I've been taught for years that since you lose track of your dog it's a BIG no no. But things seem to be changing Running with Blinds or blindly running? Allstaragility's Blog



> *We have truly witnessed the re-emergence of blind crosses in the last few years. Not only are they now more “acceptable”, they considered quite trendy as many competitors clamor for places to show off their hip, new moves on course! *
> *Be advised: these new-fangled blind crosses are a very distant cousin to what many of us know or have used in the past. The traditional use of blind crosses in the US are with slower dogs that we needed to show more forward motion cues simply to keep them running. These are often executed in lieu of a traditional front cross for dogs who easily lose motivation if the handler pivots into them on course. They serve their purpose and shouldn’t be devalued in certain circumstances. That said, they also should not be confused or even compared to the current applications of blind cross- what I like to think of as more European-style blinds.*


Click the link for the entire article 

aw:


----------



## I_LOVE_MY_MIKKO (Oct 4, 2006)

Absolutely! I find that it really speeds up my dog when he sees my back and really speeds up his turns too. 
The important thing is to check in with your dog visually and I use a hand cue too.

Here's a video I've posted here before, I blind at 30, 33, and 36 seconds.






And here at 36 and 42






And 14 and 25 here after tunnels, which most people are used to doing


----------



## MaggieRoseLee (Aug 17, 2001)

Great job, you sure do get to RUN!!!!!!!!!!!!


----------



## wildo (Jul 27, 2006)

The little sequences in that article would be fun to setup and try out. I might do that... So in the end, what I'm taking away here is that a takeoff side front cross is often not the best option as it cues extension from forward motion. However, a landing side blind cross can be more affective since it can sometimes be accomplished without the need to alter the dog's natural line through the course. Interesting.

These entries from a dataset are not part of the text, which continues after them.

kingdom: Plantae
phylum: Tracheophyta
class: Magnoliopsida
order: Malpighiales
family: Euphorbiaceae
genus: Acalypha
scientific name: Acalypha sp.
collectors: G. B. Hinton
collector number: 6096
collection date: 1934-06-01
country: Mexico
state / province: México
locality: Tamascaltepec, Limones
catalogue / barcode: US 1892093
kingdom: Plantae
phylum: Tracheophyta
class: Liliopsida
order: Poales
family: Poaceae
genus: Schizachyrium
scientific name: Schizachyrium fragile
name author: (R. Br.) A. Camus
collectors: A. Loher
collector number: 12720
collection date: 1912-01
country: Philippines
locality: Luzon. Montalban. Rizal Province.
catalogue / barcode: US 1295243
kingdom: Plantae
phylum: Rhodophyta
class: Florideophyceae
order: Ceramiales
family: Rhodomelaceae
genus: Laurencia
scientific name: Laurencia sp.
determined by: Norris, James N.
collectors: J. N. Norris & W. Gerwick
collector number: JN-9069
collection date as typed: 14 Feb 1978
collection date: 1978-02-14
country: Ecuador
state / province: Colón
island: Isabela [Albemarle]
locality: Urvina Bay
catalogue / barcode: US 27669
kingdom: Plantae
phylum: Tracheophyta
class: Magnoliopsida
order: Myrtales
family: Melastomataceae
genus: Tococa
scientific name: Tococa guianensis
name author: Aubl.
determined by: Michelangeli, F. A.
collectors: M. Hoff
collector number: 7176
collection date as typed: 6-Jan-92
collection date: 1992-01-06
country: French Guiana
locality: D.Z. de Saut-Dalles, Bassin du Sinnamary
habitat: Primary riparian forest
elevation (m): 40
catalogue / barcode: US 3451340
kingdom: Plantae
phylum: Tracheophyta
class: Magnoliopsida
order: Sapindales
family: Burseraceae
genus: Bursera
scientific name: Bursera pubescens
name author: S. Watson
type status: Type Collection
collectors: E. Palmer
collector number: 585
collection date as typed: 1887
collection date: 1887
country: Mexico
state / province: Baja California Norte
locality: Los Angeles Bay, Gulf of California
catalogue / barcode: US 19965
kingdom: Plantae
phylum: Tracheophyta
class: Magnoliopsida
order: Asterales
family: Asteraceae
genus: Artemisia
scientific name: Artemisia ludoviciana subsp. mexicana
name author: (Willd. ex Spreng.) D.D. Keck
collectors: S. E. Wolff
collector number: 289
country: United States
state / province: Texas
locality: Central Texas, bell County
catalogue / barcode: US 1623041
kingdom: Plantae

I know any time I've tried it, I tried it on the takeoff side an usually she just blew by me. It's this reason exactly that I haven't embraced it. I may try these little sequences...


----------



## I_LOVE_MY_MIKKO (Oct 4, 2006)

MaggieRoseLee said:


> Great job, you sure do get to RUN!!!!!!!!!!!!


Thanks! yes, I love using the blind crosses


----------



## DJEtzel (Feb 11, 2010)

I use blind crosses frequently around tunnels. I find it hard to think to use them elsewhere, and Frag is too fast to get in front of otherwise.


----------



## MaggieRoseLee (Aug 17, 2001)

DJEtzel said:


> I use blind crosses frequently around tunnels. I find it hard to think to use them elsewhere, and Frag is too fast to get in front of otherwise.


I think I'm the problem with rear too. No problem when my girls are in the tunnels, but otherwise I think I'm one of the people who put them in the wrong place...


----------